Quantum Mechanics describes the behaviour of matter on sub-microscopic scales and, together with relativity, is one of the two foundations of modern physics. Quantum systems are often described as having both wave-like and particle-like aspects to their behaviour, and are famous for producing results that defy common-sense intuition based on observations at everyday scales. In this module we will introduce Schrödinger's wave equation and use it to investigate the behaviour of simple quantum systems, from a free particle through to single-electron atoms. We will discuss the wavefunction, which describes the state of a system, how to interpret it, and how making a measurement changes the wavefunction. We will illustrate some of the non-intuitive behaviour of quantum systems, show how it arises, and how, in the limit of large energies, it tends towards classical behaviour. We will discuss how mathematical operators are used to represent physical quantities, and see where the Uncertainty Principle comes from. We will introduce the quantum treatment of angular momentum and show how an additional property of the electron (spin) is required to describe atomic states.

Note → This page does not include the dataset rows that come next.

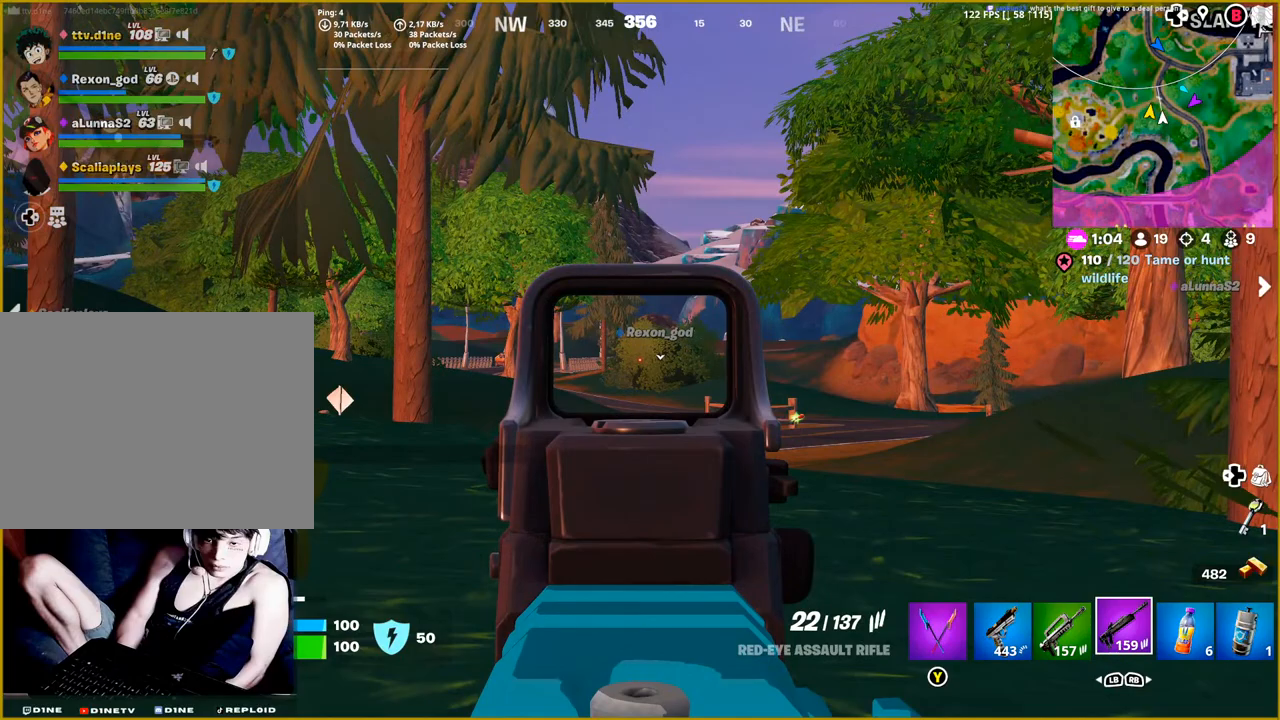
{"buttons": ["L2"], "left_stick": "center", "right_stick": "right", "events": [[333, "right_stick", "right"]]}
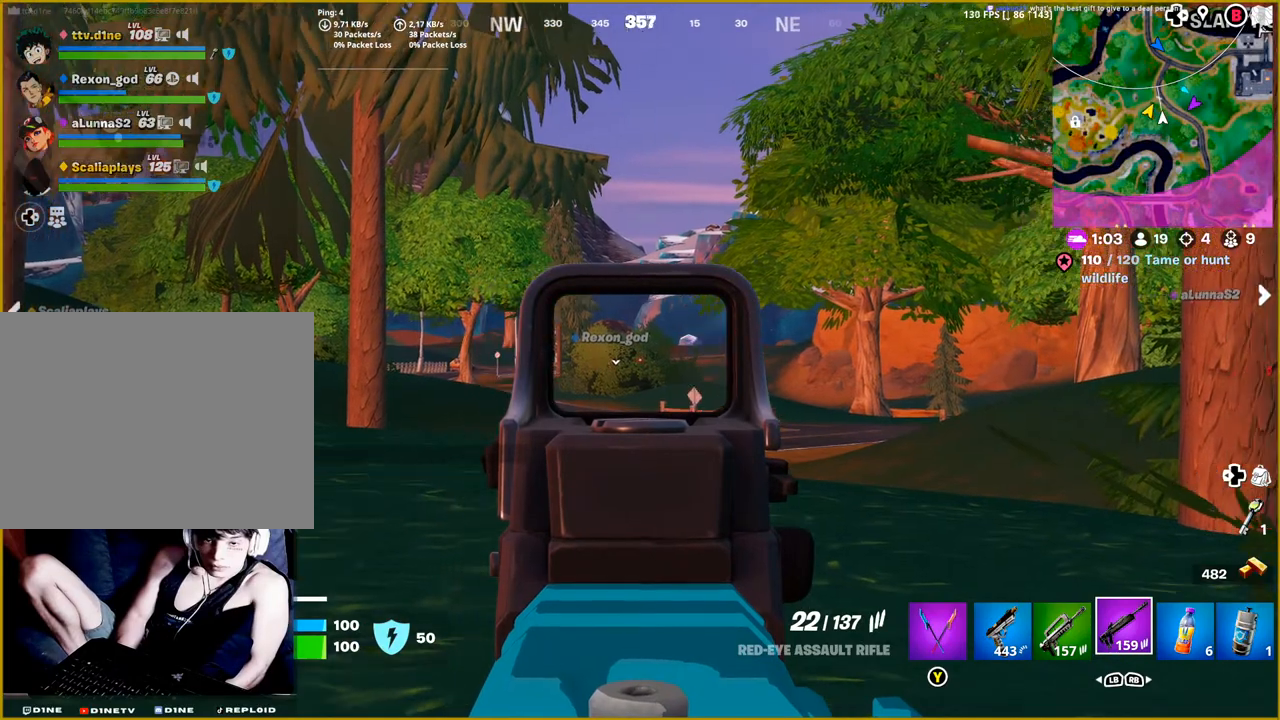
{"buttons": ["L2"], "left_stick": "center", "right_stick": "center", "events": [[17, "right_stick", "center"]]}
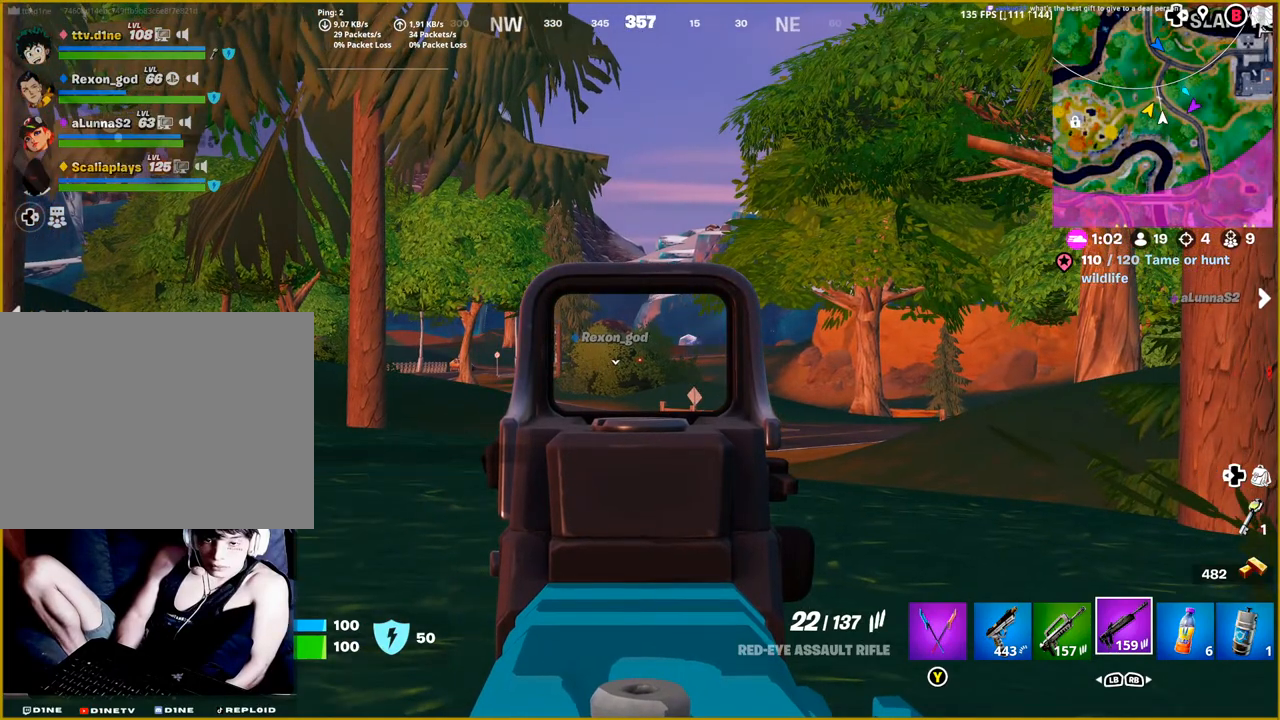
{"buttons": ["L2"], "left_stick": "center", "right_stick": "right", "events": [[167, "right_stick", "right"]]}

We will consider the special properties of quantum states consisting of more than one electron, and show how the existence of complex chemistry depends on these.

Learning Outcomes

By the end of the module the student should be able to:

Perform approximate calculations using the de Broglie relation and the Heisenberg Uncertainty Principle;

Normalise a wavefunction;

Use wavefunctions to calculate expectation values and the probabilities of different outcomes of measurements;

Show how measurement changes the wavefunction;

Be familiar with the use of hermitian operators to represent physical quantities in quantum mechanics and the properties of their eigenvalues and eigenfunctions;

Explain the physical significance of each element of an eigenvalue equation;

Be familiar with the time-dependent and time-independent Schrödinger equations;

Solve the time-independent Schrödinger equation for simple 1-D and 3-D potential problems;

Describe the main features of the solutions for a range of problems;

Evaluate the commutator of two operators and explain its physical significance;

Be aware of how the Pauli exclusion principle arises and be able to apply it to multi-electron systems;

Describe the properties of angular momentum in quantum mechanics;

Relate the quantum numbers of atomic electrons to physical variables and know how their different values are related;

Explain why the concept of electron spin is required to explain experimental observations.